If pictures appear, leave them out, and return exactly the lines from the one holding "Rechte vorbehalten." through the last line of the listing below.

——

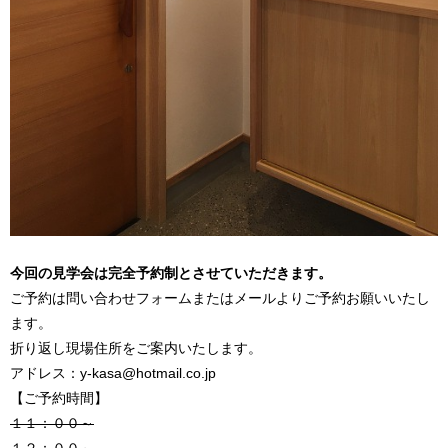
今回の見学会は完全予約制とさせていただきます。
ご予約は問い合わせフォームまたはメールよりご予約お願いいたし
ます。
折り返し現場住所をご案内いたします。
アドレス：y-kasa@hotmail.co.jp
【ご予約時間】
１１：００～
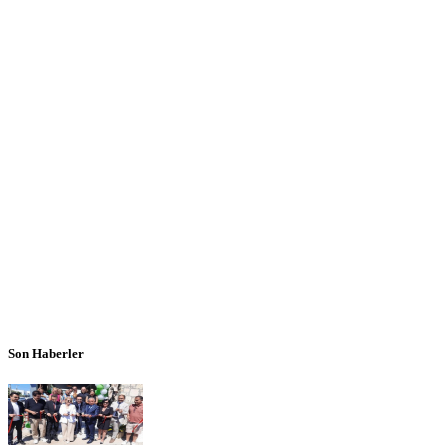
Son Haberler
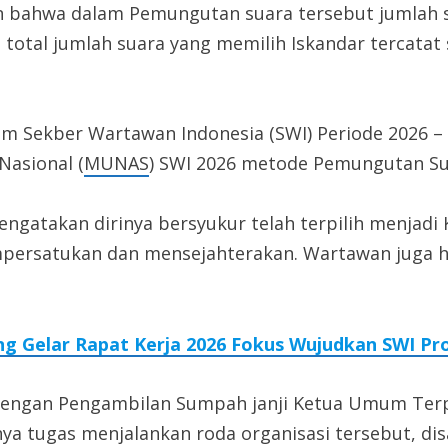
n bahwa dalam Pemungutan suara tersebut jumlah
 total jumlah suara yang memilih Iskandar tercatat
um Sekber Wartawan Indonesia (SWI) Periode 2026 
Nasional (
MUNAS
) SWI 2026 metode Pemungutan Sua
engatakan dirinya bersyukur telah terpilih menjadi 
atukan dan mensejahterakan. Wartawan juga har
 Gelar Rapat Kerja 2026 Fokus Wujudkan SWI Pro
engan Pengambilan Sumpah janji Ketua Umum Terpi
ya tugas menjalankan roda organisasi tersebut, dis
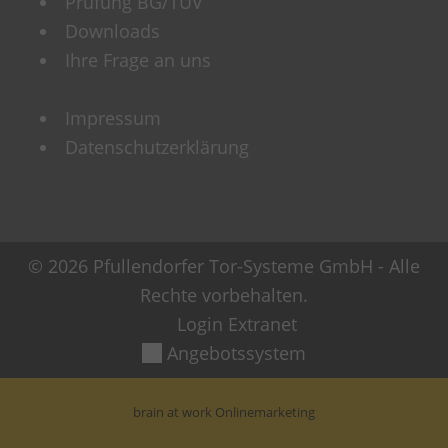
Prüfung BG/TÜV
Downloads
Ihre Frage an uns
Impressum
Datenschutzerklärung
© 2026 Pfullendorfer Tor-Systeme GmbH - Alle
Rechte vorbehalten.
Login Extranet
Angebotssystem
brain at work Onlinemarketing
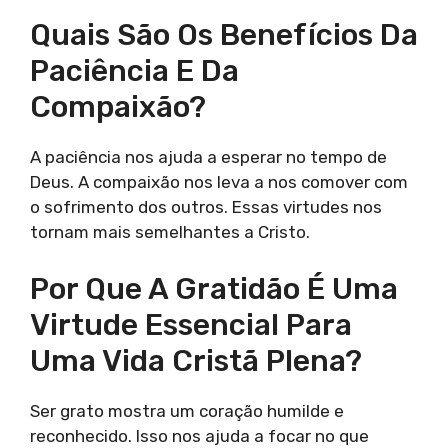
Quais São Os Benefícios Da
Paciência E Da
Compaixão?
A paciência nos ajuda a esperar no tempo de
Deus. A compaixão nos leva a nos comover com
o sofrimento dos outros. Essas virtudes nos
tornam mais semelhantes a Cristo.
Por Que A Gratidão É Uma
Virtude Essencial Para
Uma Vida Cristã Plena?
Ser grato mostra um coração humilde e
reconhecido. Isso nos ajuda a focar no que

——

REPLY:
Rechte vorbehalten.
Login Extranet
Angebotssystem
brain at work Onlinemarketing
Quais São Os Benefícios Da
Paciência E Da
Compaixão?
A paciência nos ajuda a esperar no tempo de
Deus. A compaixão nos leva a nos comover com
o sofrimento dos outros. Essas virtudes nos
tornam mais semelhantes a Cristo.
Por Que A Gratidão É Uma
Virtude Essencial Para
Uma Vida Cristã Plena?
Ser grato mostra um coração humilde e
reconhecido. Isso nos ajuda a focar no que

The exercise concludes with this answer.